The choices are about how we use government to pursue these goals. On the far left we have ideas that essentially greatly increase government reaches. On the far right we have the opposite. There used to be a day when we had a middle approach that took it for granted that we probably should not greatly increase or decrease the role of government but should find ways to make the current extent of government work much better.

A more moderate approach is a compromise and that satisfies almost no one. We could find solutions for the middle class and we could find ways to deal with global competition and industrialization. There are ways to create fairer taxes and more economic growth. But the sad thing is that we will never get any of these things because we would rather argue about who is socialist and who is not. 

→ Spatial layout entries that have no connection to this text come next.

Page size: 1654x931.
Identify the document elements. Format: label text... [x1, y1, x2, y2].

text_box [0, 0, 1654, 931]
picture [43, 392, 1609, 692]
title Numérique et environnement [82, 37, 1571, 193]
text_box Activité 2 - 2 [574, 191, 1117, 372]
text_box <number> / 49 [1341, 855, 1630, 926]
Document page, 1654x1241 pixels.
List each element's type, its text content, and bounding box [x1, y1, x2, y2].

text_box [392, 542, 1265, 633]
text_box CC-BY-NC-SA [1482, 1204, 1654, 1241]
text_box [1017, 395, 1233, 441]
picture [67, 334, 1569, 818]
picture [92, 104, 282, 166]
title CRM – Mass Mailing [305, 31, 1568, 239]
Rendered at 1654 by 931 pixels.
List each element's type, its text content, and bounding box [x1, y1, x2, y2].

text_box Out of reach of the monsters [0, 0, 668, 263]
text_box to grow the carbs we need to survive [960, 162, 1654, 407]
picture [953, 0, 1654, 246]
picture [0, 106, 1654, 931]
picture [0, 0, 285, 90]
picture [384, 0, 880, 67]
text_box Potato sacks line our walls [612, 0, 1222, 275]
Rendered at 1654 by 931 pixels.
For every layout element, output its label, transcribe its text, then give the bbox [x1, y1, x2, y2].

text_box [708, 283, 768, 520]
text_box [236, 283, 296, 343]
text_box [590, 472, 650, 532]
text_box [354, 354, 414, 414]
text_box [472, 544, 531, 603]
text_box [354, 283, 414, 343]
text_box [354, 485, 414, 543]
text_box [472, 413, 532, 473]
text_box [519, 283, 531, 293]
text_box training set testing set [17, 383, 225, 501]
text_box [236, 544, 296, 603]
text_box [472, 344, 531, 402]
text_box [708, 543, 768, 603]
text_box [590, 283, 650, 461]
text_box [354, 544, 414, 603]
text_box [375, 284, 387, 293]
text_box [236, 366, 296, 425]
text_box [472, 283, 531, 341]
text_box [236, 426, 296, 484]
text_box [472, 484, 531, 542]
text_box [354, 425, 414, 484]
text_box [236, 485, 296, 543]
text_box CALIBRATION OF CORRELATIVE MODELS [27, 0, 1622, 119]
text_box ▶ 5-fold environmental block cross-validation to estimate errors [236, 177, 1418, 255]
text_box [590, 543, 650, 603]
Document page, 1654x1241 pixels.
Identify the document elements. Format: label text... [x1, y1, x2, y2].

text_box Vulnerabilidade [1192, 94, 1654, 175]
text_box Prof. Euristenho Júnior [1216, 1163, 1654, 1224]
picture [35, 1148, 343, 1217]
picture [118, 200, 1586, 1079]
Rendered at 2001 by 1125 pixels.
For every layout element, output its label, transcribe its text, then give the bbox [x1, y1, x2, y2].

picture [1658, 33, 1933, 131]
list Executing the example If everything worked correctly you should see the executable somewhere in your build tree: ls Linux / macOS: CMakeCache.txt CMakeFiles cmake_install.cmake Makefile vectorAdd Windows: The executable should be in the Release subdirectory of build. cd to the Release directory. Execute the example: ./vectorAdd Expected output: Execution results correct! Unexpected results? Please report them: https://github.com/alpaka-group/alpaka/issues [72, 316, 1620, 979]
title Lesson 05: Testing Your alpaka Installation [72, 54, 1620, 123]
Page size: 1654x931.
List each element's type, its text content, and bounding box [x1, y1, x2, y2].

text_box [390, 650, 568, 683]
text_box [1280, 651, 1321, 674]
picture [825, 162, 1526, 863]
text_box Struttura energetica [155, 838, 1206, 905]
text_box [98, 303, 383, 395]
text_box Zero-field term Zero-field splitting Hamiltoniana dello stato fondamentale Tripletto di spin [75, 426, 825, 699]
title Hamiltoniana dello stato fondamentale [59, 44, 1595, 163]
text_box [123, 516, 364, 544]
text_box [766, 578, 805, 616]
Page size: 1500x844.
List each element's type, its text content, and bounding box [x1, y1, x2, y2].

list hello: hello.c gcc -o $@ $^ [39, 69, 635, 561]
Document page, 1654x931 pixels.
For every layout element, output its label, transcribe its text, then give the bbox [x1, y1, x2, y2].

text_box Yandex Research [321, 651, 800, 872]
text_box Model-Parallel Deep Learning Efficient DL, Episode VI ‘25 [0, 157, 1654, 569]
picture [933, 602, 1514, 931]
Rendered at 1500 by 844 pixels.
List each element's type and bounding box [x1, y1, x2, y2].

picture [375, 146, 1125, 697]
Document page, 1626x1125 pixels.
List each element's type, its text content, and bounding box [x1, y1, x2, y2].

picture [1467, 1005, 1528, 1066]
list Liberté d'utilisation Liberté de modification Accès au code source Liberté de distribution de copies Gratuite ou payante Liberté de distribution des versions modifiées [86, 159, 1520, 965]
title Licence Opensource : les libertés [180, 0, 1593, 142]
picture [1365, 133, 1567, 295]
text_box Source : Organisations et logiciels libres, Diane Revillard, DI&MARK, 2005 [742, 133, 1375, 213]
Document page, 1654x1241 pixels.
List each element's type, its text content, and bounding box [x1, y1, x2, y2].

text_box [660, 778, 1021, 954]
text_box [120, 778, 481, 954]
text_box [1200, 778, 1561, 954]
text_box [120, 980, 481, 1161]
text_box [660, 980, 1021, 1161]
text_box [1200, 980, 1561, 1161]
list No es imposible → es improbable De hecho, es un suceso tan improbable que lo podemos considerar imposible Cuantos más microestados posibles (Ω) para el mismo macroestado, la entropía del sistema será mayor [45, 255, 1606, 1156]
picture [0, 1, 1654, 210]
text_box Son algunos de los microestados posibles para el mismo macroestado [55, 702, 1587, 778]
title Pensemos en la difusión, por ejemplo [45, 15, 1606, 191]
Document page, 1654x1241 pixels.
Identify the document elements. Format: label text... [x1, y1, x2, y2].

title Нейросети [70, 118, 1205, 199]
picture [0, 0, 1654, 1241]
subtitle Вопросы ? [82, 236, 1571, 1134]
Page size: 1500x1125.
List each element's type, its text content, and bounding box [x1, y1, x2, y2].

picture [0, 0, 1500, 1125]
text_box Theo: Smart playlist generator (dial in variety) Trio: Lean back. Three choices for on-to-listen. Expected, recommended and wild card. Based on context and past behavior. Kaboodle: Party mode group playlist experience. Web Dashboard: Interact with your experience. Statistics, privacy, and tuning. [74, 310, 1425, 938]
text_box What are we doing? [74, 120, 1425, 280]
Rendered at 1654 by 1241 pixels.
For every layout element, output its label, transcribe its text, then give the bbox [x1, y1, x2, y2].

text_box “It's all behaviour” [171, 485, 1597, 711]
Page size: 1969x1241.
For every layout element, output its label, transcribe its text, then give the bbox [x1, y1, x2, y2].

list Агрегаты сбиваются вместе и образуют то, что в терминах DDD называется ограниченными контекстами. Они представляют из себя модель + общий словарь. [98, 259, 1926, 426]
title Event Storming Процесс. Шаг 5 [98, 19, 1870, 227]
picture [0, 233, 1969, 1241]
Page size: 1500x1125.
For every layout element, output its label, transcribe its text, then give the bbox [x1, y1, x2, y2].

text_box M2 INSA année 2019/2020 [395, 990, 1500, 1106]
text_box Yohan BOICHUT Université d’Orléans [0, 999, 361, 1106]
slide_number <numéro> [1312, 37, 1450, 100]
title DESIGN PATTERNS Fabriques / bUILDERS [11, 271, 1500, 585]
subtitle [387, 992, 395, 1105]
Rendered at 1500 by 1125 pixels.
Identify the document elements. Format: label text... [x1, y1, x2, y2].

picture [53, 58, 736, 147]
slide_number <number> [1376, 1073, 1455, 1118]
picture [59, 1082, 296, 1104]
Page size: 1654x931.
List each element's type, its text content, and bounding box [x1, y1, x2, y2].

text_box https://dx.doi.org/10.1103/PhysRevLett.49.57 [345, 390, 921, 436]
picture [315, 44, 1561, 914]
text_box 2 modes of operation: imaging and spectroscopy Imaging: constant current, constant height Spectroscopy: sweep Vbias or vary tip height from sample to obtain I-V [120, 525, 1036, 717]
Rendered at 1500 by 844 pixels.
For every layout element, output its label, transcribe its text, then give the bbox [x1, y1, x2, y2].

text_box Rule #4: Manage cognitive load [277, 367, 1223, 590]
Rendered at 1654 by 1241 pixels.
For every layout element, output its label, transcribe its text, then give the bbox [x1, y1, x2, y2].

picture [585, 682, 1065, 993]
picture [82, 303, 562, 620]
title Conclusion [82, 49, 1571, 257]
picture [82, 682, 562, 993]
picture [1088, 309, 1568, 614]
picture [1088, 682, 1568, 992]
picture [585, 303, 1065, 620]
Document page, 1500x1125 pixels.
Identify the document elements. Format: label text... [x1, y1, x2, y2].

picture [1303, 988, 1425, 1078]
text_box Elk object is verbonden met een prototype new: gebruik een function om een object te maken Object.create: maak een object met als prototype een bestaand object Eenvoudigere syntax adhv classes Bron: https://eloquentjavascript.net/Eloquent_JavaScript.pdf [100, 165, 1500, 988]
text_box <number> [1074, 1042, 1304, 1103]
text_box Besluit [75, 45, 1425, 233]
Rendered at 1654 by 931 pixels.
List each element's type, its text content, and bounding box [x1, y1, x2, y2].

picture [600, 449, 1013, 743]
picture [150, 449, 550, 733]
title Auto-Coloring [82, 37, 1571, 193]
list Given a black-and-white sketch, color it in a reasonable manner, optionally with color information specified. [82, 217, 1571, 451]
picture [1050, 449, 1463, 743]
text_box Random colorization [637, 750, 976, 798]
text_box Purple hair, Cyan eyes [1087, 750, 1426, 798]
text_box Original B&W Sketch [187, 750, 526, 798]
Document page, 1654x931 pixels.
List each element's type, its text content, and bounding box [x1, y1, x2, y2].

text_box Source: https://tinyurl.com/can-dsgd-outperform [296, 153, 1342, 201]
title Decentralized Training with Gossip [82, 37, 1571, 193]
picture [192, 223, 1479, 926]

One last point about socialism. It seems odd that the people who seem to yell loudest about wanting socialism are the ones who do not live in socialist systems. In Cuba and China, for example, citizens would not be able to broadcast their opinions especially if they questioned socialist policies. And while capitalism may not be perfect it has a long way to go to equalize the economic sins of some socialist systems. In the Soviet Union one could go to the ballet for free -- but many people had to wait decades to receive an apartment or replacement parts for their dilapidated Ladas. Imagine the chagrin of Venezuelans today as the government stopped the expensive practice of virtually giving away goods to the people (7 cents per gallon of gasoline!). And finally, I just saw a report that China has more billionaires than the US. What does that tell you about distribution of income in China?

I see some of you folks at the gym now and then. A couple of you approached me the other day and asked me about my solutions. They were frustrated that I point out the defeatist nature of warring ideologies without suggesting any remedies. I have to admit that I don’t have any real solutions. But I can say that I wonder if democracy is still a viable system when the voters themselves line up in ideological extremes. We haven’t always been that way in America. How did we get there? And if I am right, is there a path back to compromise and meaningful negotiation among people with different opinions and solutions? No I don't have the answer. Do you? It might be the question of our times!